The total number of employees is close to 200, fluctuating with the seasons. Payroll declines significantly during the quiet winter months, and expands in the summer when outdoor terraces are up and everyone’s outside enjoying the great weather. A high-traffic location is crucial in the quick service market. For the other restaurants, location is important, too, but if you have a great brand and a great product at a fair price, people don’t mind travelling out of the city center; the quick service market is all about convenience.

Director of Marketing, Adam Axler, addresses the strategy for marketing Ville-Marie’s more upscale brands. “It’s a mix of traditional and digital marketing. But the lion’s share is digital. In addition to social media, we have a strong SEO strategy, as well as an ad word strategy. We keep the content on our websites and blogs fresh to build links and keep our stats high on Google. We also work with travel and review sites and tourism organizations that help bring awareness. And we take part in local community marketing. From a franchising perspective, it’s really digital – e-blasts and some e-zine advertorials, along with membership sites such as the Canadian Franchise Association and other e-based generators. We continue on to a public relation stage, both local and global, to bring a complete 360-degree campaign together.”

Elefant adds, “The brands we operate are all market leaders in their segment. They offer intriguing menus you won’t find anywhere else in terms of items and preparation. And we try to stay authentic. L’Atelier d’Argentine is not your typical steakhouse. We refer to it as “the next generation, female-friendly steakhouse,” because most steakhouses are old men’s clubs, where the décor is big thick leather chairs, wood panel, and not very inviting to a female guest. The atmosphere in our restaurants is completely opposite. If you go to Buenos Aires to a contemporary, modern restaurant, that would be a similar experience you get with us. What’s interesting is, we opened the first L’Atelier just over four years ago, and even though it’s a steakhouse, approximately 65 percent of our guests are female.”

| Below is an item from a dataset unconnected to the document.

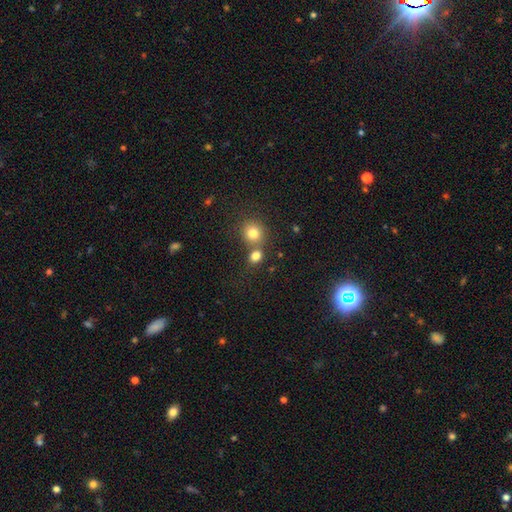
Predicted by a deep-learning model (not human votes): Overall: smooth (79%). How rounded: round (64%; in between 35%). Merging: none (54%; merger 34%).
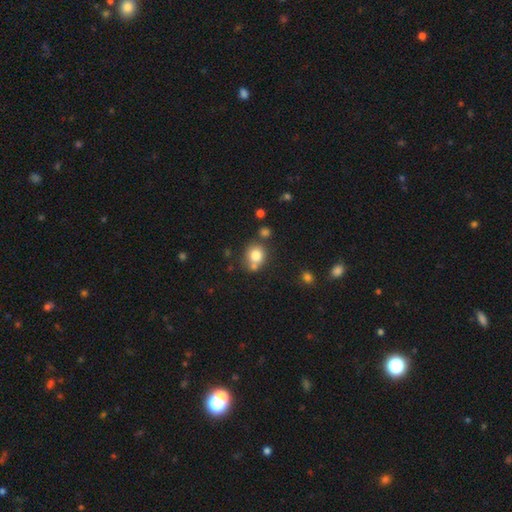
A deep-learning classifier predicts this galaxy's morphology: Smooth or featured? smooth (79%)
How rounded? round (78%)
Merging? none (60%)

L’Atelier d’Argentine is the only restaurant brand in Canada to offer Argentinian beef on the menu, along with USDA or Canadian Prime beef. Chefs hail from Buenos Aires or elsewhere in Argentina, and 15 percent of the menu is non-meat items, including vegetarian and gluten-free options, poultry and fish.

The Xavier Artisan brand is something special. Elefant says he’s travelled the world and never seen anything like it. “We offer phenomenal salads and sandwiches, and an exclusive mix of organic coffee that we control from plantation right through roasting. People say it’s the best they’ve ever had. Our ice creams are homemade. No preservatives, no artificial coloring additives. Whatever is made that day is sold that day – or given to a local food bank. Nothing is held overnight, so everything is fresh. We also make homemade soups. One is a bold soup, the other a simple soup, and they change daily.”

Xavier Artisan is designed to resemble an early 19th-century pharmacy – comforting and old-fashioned, with all the modern requirements hidden. Every table has access to a plug and USB port for charging electronic devices. You won’t see a cash register. Just tap your debit or credit card at the checkout counter. There is also a wonderful app for delivery orders within a geographical region of the store. Or, if you’re in the store and the line’s too long, you can order on the app, walk to the front, pick up your order, and pay by app if you forget your wallet. No need to reload a card on your phone, the app is directly linked to your credit card. It’s an easy download from Google Play or the Apple app store, and it’s free.

Axler adds, “We’ve recently launched a catering initiative for Xavier Artisan to bring cohesion to the app with a delicious healthy food experience for our guests, as well as convenience. Our goal moving forward is to embrace why we do what we do, not only the offering but the reason behind it. It’s important to get across the ‘why’ aspects: Why we use certain ingredients, procedures and techniques; in essence, to ensure an unmatched dining experience for our guests.”